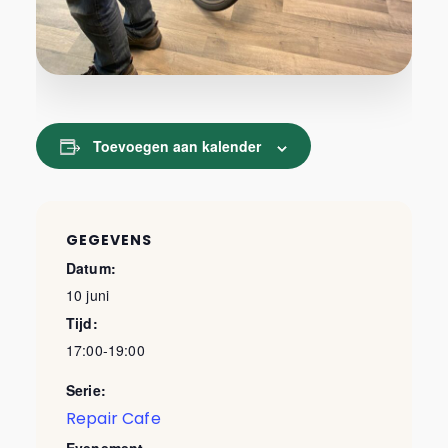
Toevoegen aan kalender
GEGEVENS
Datum:
10 juni
Tijd:
17:00-19:00
Serie:
Repair Cafe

ACTIVITY —
Rewrite the listing, swapping "Repair Cafe" for "Reparatiecafé" and keeping every other line unchanged. Omit the pictures.

YOUR SOLUTION —
Toevoegen aan kalender
GEGEVENS
Datum:
10 juni
Tijd:
17:00-19:00
Serie:
Reparatiecafé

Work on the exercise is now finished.